We verbleven bij de zee. De bus die we namen, volgde de kust. We kozen een tafeltje met uitzicht op het strand en bekeken de bedoening die daarbij hoort; spelende kinderen, ouders die er lang over doen zich uit te strekken in het zand, nieuwe badgasten die nog twijfelen waar ze zullen neerstrijken. Daartussendoor sporters in kleren met fluorescerende kleuren die geen oog hebben voor hun omgeving. Op tafel is inmiddels een schaal met kroketjes verschenen, aardappelsalade, garnalen met knoflook, gefrituurde visjes en twee glazen waarin de witte wijn fonkelt in het zonlicht.
Kort na nieuwjaar 1919 opende de universiteit van Barcelona haar deuren weer. De griepepidemie was nog niet voorbij, maar alleszins over haar hoogtepunt heen. De familie Pla bracht de moed op de rust van het dorp Palafrugell te verruilen voor de grote stad. Josep Pla, eenentwintig jaar, hervat zijn studie rechten, stort zich vooral in het stedelijk vertier, geniet van de menigte op de Rambla bezoekt theater en concerten (Bach, de Kreutzersonate) en prijst de luchtvochtigheid van Barcelona die ideaal is voor Havannasigaren waarvoor hij geen geld heeft helaas. Op 27 februari noteert Pla in zijn dagboek: Wanneer ik thuiskom is daar zo’n beetje iedereen in rep en roer. Angst dat mijn broer griep heeft. Ik word overvallen door grote paniek.

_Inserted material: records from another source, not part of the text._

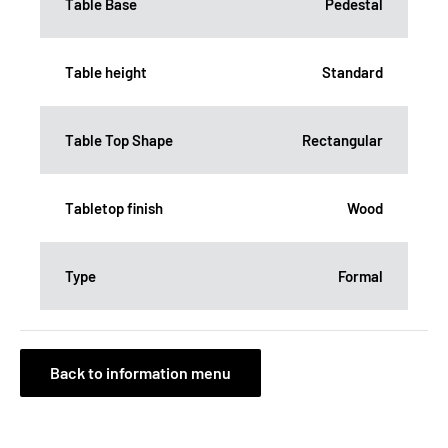
Table Base
Pedestal
Table height
Standard
Table Top Shape
Rectangular
Tabletop finish
Wood
Type
Formal
Back to information menu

De kust is die van Albufareta. Zodra de zon op is, loop ik naar buiten, tussen de hoge appartementengebouwen, langs de nieuwe trambaan. Daar zie ik de zee weer. De wandelboulevard met bankjes en bomen, comfortabel geplaveid. Voorbij de strandtent houdt de boulevard op en leiden houten vlonders langs een opgraving met resten van Romeinse bouwwerken. Dan de jachthaven waar je surfplanken, kayakken en waterscooters kunt huren, maar ook een catamaranzeilboot of een van de jachten die met een hogedrukspuit wordt schoongespoten. In het clubhuis zitten vroege gasten achter hun koffie.Voorbij de jachthaven is het afgelopen met de toeristische voorzieningen; een onverhard pad voert langs het strand dat is bezaaid met stenen en rotsblokken. Erboven vliegen de zwaluwen. Bosjes onkruid die in het boek In de ban van de ring steevast gaspeldoorn heten. Ik loop tussen palmen en eucalyptusbomen. Voor me de rotsachtige vlakte tot waar de golven klotsen. Onvoorspelbaar schuimt het op en af, steeds hetzelfde, altijd anders.
Josep Pla zit in het cafe en schrijft: De middag is zacht, de sfeer aangenaam. Domenec Carles vertelt dat hij op een van de meest dramatische dagen van de afgelopen griepepidemie – die zich nog steeds roert – een vriend tegenkwam die belangen bij het Begrafenisfonds heeft.
”Er zijn zeer veel mensen ziek”, zei Carles tegen hem. “Het is ongelooflijk.”
En hij schrijft: Met mijn broer lijkt het beter te gaan.